US futures also declined, with the contract for the S&P 500 down 1.5percent while that for the Dow Jones Industrial Average fell 1.6percent.
In early European trading, France's CAC 40 dropped 2.2percent to 8,207.10, while in Germany the DAX sank 2.9percent to 23,935.62. Britain's FTSE 100 declined 2.2percent to 10,546.30.
In South Korea, a big energy importer, the Kospi plunged 7.2percent as markets reopened after a holiday on Monday, closing at 5,791.91.
Benchmark US crude rose USD3.24 to USD74.47 a barrel. Brent crude, the international standard, added USD3.56 to USD81.30 a barrel. Oil prices jumped Monday over worries that the war could clog the global flow of crude.
Japan's benchmark Nikkei 225 sank 3.1percent to finish at 56,279.05. Like other resource-poor countries in the region, Japan could be especially hit by the lack of access to the Strait of Hormuz, since much of its oil and natural gas imports are shipped through there.
Analysts say Japan has a sizable stockpile lasting more than 200 days, and so the threat isn't immediate.
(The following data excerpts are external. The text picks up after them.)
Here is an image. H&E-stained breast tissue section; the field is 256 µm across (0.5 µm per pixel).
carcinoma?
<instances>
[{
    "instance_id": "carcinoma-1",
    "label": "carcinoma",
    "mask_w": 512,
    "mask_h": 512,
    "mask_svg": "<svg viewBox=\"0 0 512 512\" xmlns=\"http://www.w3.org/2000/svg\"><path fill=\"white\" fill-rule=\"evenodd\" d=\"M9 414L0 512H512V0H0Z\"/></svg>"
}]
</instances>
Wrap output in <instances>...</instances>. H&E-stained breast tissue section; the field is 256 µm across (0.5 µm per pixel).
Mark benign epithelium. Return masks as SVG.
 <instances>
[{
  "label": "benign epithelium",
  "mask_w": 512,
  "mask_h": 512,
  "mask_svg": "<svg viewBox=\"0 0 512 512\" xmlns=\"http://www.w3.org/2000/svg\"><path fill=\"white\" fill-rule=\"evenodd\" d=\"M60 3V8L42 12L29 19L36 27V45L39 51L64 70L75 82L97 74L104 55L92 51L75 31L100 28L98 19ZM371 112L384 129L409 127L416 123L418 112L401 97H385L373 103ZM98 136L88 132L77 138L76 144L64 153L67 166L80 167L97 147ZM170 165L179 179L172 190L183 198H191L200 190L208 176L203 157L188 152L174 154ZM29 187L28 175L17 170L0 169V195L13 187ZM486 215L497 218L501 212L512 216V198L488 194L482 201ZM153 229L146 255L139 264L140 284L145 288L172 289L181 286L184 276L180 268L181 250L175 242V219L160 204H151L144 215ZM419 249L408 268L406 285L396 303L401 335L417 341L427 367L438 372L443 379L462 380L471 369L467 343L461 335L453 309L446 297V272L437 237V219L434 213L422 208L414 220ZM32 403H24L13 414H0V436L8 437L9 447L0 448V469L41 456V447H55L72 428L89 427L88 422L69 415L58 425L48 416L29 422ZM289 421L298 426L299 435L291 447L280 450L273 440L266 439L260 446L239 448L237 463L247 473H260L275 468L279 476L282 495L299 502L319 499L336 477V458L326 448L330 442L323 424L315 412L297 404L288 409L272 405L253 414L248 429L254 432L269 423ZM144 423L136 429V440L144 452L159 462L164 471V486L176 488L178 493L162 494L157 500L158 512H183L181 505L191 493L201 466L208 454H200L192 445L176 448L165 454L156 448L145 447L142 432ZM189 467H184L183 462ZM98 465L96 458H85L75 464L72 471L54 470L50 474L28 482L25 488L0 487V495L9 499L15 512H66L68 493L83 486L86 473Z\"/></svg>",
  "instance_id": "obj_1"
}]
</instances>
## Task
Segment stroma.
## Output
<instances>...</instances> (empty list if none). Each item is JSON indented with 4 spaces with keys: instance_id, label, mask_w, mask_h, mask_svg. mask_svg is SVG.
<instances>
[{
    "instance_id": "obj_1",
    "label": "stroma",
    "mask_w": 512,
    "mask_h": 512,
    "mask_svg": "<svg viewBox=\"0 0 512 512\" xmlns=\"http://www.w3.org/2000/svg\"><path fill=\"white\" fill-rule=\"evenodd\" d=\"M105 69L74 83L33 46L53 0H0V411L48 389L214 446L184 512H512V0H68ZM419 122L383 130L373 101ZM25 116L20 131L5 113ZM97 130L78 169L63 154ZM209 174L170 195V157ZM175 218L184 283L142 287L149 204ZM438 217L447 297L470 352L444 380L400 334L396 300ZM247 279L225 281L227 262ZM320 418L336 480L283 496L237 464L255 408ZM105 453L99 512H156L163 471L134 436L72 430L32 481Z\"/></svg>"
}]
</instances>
Japanese energy stocks plunged, with Eneos Corp. down 3.4percent and Idemitsu Kosan down 3.1percent. Defense-related issues, which have risen recently on expectations of more military spending by Prime Minister Sanae Takaichi, sank back as traders sold to lock in gains from the day before. Mitsubishi Heavy plunged 5.3percent, and IHI lost 4.9percent.
In the rest of the region, Australia's S&P/ASX 200 lost 1.3percent to 9,077.30, while Hong Kong's Hang Seng shed 1.1percent to 25,768.08. The Shanghai Composite index lost 1.4percent to 4,122.68.
Stocks of airlines, including American Airlines, United and Delta, were some of Monday's biggest losers on Wall Street. Higher oil prices threaten their already big fuel bills, while the fighting in the Middle East also has closed airports and left travelers stranded.
The losses cascaded in Asia, with ANA stock down 3.3percent, while Japan Airlines fell 6.4percent. Korean Air declined 10.3percent and Qantas Airways lost 1.8percent.
Despite the retreats in many markets, the reactions to the war have been moderated by the fact that past military conflicts in the Middle East haven't caused long-term declines. For this war to knock down U.S. stocks in a significant and sustained way, the price of oil would perhaps need to jump above USD100 per barrel, according to strategists at Morgan Stanley led by Michael Wilson.
“Since 2000, there have been 22 one-day oil price spikes of more than 10percent,” said Stephen Innes, managing partner at SPI Asset Management. “In other words, energy shocks do not automatically derail equities unless they are severe and sustained. The market is well aware of that playbook.”
On Monday, the S&P 500 fell as much as 1.2percent but finished with a gain of less than 0.1percent. The Dow Jones Industrial Average dipped 0.1percent and the Nasdaq composite rose 0.4percent. Both also recovered from steep early losses.
In currency trading early Tuesday, the US dollar edged up to 157.53 Japanese yen from 157.47 yen. The euro cost USD1.1627, down from USD1.1692.